Hadiah uang tunai yang diperoleh saat itu tidak digunakan untuk bersenang-senang, tetapi justeru dibelikan mesin jahit untuk dipergunakan oleh Ramlah dan warga lainnya di Kompleks Jogayya untuk membuat keset kaki.

Dari aksi nyata mahasiswa yang tergabung dalam AIM itu, kemudian menggugah pihak Dinas Sosial Kota Makassar memberikan sumbangan lima unit mesin jahit. Itulah yang kemudian digunakan oleh warga untuk membuat keset kaki dengan berbagai model, mulai dari buah stroberi hingga model kartun seperti angry bird, doraemon dan piroki.

"Alamdulillah dari hasil membuat keset kaki ini, sudah bisa membantu biaya pendidikan cucu saya yang duduk di bangku SMP," kata mantan penderita kusta Puang Karra yang kini hanya hidup bersama cucunya, karena anaknya merantau ke Malaysia.

Hal senada dikemukakan Ramlah yang mengaku selama ini hanya mengandalkan hasil mengemis sang suami yang mengalami cacat, karena pernah menderita kusta.

Namun setelah menggeluti usaha keset kaki, ibu dari dua orang anak ini sudah dapat menghasilkan Rp350 ribu dari penjualan 10 keset kaki yang rata-rata dikerjakan selama 10 hari.

Berbeda dengan kedua rekannya yang telah mendapatkan pembinaan membuat keset kaki dari personel AIM, Dwi dan suaminya memilih keterampilan membuat lampu tidur.

Menurut Dwi, apabila kondisi cuaca mendukung dalam sehari bisa membuat 10 bola lampu dengan harga jual Rp60 ribu per buah.

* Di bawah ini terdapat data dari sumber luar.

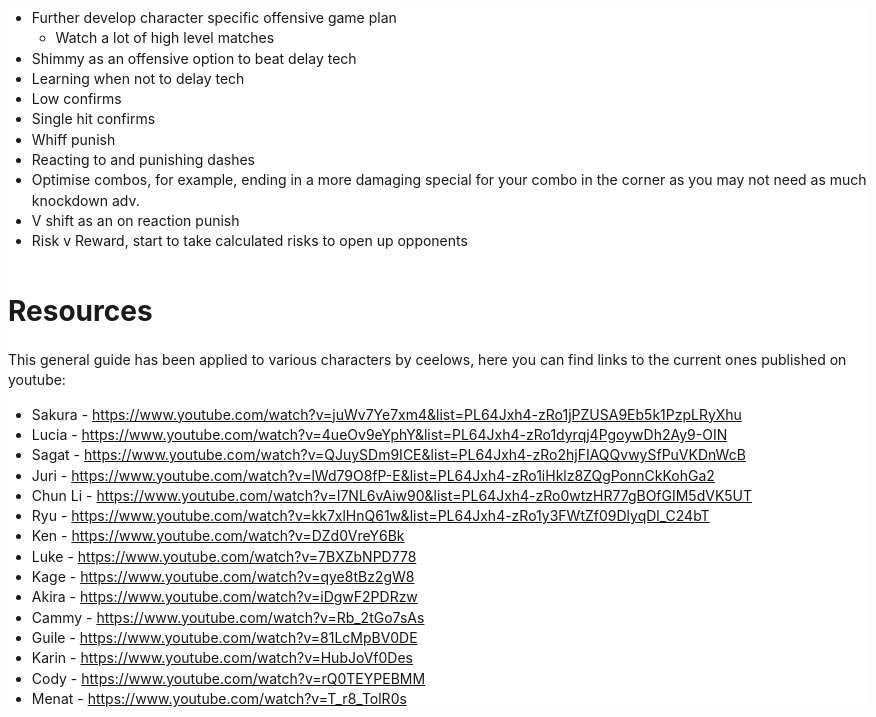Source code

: - Further develop character specific offensive game plan
	- Watch a lot of high level matches
- Shimmy as an offensive option to beat delay tech
- Learning when not to delay tech
- Low confirms
- Single hit confirms
- Whiff punish
- Reacting to and punishing dashes
- Optimise combos, for example, ending in a more damaging special for your combo in the corner as you may not need as much knockdown adv.
- V shift as an on reaction punish
- Risk v Reward, start to take calculated risks to open up opponents


# Resources

This general guide has been applied to various characters by ceelows, here you can find links to the current ones published on youtube:

- Sakura - https://www.youtube.com/watch?v=juWv7Ye7xm4&list=PL64Jxh4-zRo1jPZUSA9Eb5k1PzpLRyXhu
- Lucia - https://www.youtube.com/watch?v=4ueOv9eYphY&list=PL64Jxh4-zRo1dyrqj4PgoywDh2Ay9-OIN
- Sagat - https://www.youtube.com/watch?v=QJuySDm9ICE&list=PL64Jxh4-zRo2hjFIAQQvwySfPuVKDnWcB
- Juri - https://www.youtube.com/watch?v=lWd79O8fP-E&list=PL64Jxh4-zRo1iHklz8ZQgPonnCkKohGa2
- Chun Li - https://www.youtube.com/watch?v=I7NL6vAiw90&list=PL64Jxh4-zRo0wtzHR77gBOfGIM5dVK5UT
- Ryu - https://www.youtube.com/watch?v=kk7xlHnQ61w&list=PL64Jxh4-zRo1y3FWtZf09DlyqDl_C24bT
- Ken - https://www.youtube.com/watch?v=DZd0VreY6Bk
- Luke - https://www.youtube.com/watch?v=7BXZbNPD778
- Kage - https://www.youtube.com/watch?v=qye8tBz2gW8
- Akira - https://www.youtube.com/watch?v=iDgwF2PDRzw
- Cammy - https://www.youtube.com/watch?v=Rb_2tGo7sAs
- Guile - https://www.youtube.com/watch?v=81LcMpBV0DE
- Karin - https://www.youtube.com/watch?v=HubJoVf0Des
- Cody - https://www.youtube.com/watch?v=rQ0TEYPEBMM
- Menat - https://www.youtube.com/watch?v=T_r8_TolR0s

Namun bila cuaca mendung atau hujan, hanya dapat menghasilkan lima bola lampu saja.

"Untuk modelnya, suami saya mengunggah gambar kepala spiderman, doraemon, hello kitty hingga klub bola ternama seperti Manchester United, Real Madrid dan lain-lain dari internet," katanya.

Dari hasil buatan tangan (hand made) warga Kompleks Kusta Bungayya di Jalan Dangko, Makassar ini, sudah dapat membantu mengatasi biaya pendidikan anak-anaknya dan menambah penghasilan keluarga.

Kini, produksi mantan penderita kusta tersebut sudah mulai masuk ke toko-toko swalayan dan juga mal di Makassar atas bantuan mahasiswa di AIM, yang mencoba berpartisipasi membantu mengentaskan kemiskinan di lingkungan sekitarnya. Bukan sekedar berteriak di jalan memprotes kebijakan pemerintah, tanpa memberikan solusi dan aksi nyata.